### YOUR GOAL
Transcribe all data verbatim. Skip the pictures.

(Saved data entries)
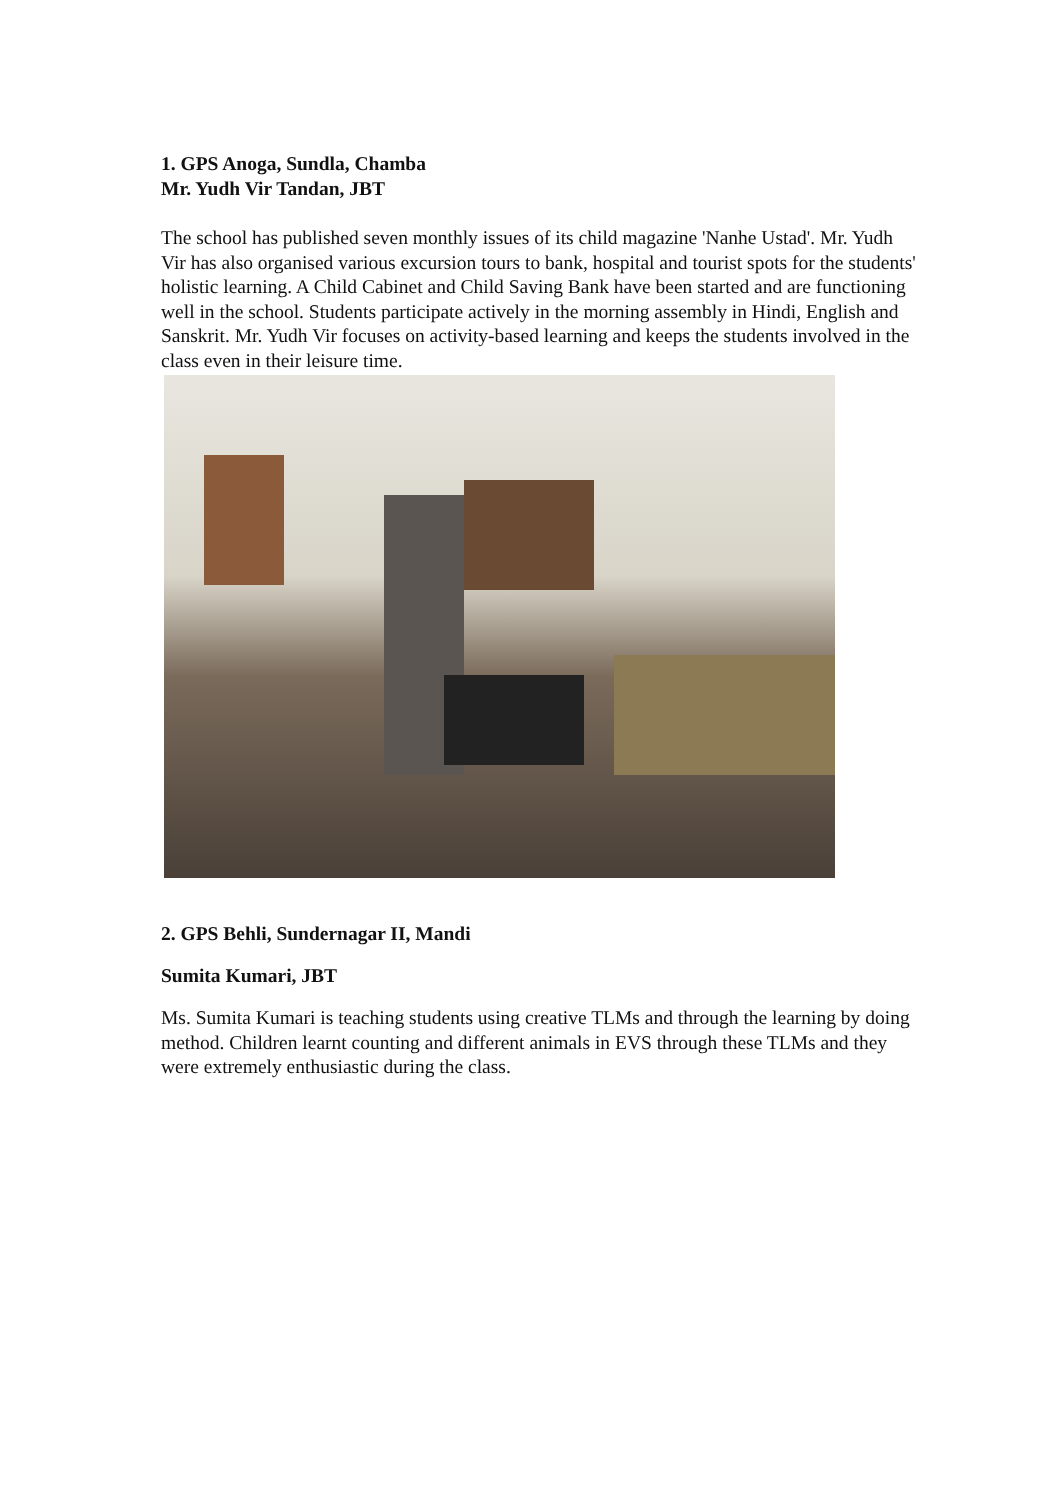1. GPS Anoga, Sundla, Chamba
Mr. Yudh Vir Tandan, JBT
The school has published seven monthly issues of its child magazine 'Nanhe Ustad'. Mr. Yudh Vir has also organised various excursion tours to bank, hospital and tourist spots for the students' holistic learning. A Child Cabinet and Child Saving Bank have been started and are functioning well in the school. Students participate actively in the morning assembly in Hindi, English and Sanskrit. Mr. Yudh Vir focuses on activity-based learning and keeps the students involved in the class even in their leisure time.
2. GPS Behli, Sundernagar II, Mandi
Sumita Kumari, JBT
Ms. Sumita Kumari is teaching students using creative TLMs and through the learning by doing method. Children learnt counting and different animals in EVS through these TLMs and they were extremely enthusiastic during the class.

### WRITTEN ANSWER
1. GPS Anoga, Sundla, Chamba
Mr. Yudh Vir Tandan, JBT
The school has published seven monthly issues of its child magazine 'Nanhe Ustad'. Mr. Yudh Vir has also organised various excursion tours to bank, hospital and tourist spots for the students' holistic learning. A Child Cabinet and Child Saving Bank have been started and are functioning well in the school. Students participate actively in the morning assembly in Hindi, English and Sanskrit. Mr. Yudh Vir focuses on activity-based learning and keeps the students involved in the class even in their leisure time.
2. GPS Behli, Sundernagar II, Mandi
Sumita Kumari, JBT
Ms. Sumita Kumari is teaching students using creative TLMs and through the learning by doing method. Children learnt counting and different animals in EVS through these TLMs and they were extremely enthusiastic during the class.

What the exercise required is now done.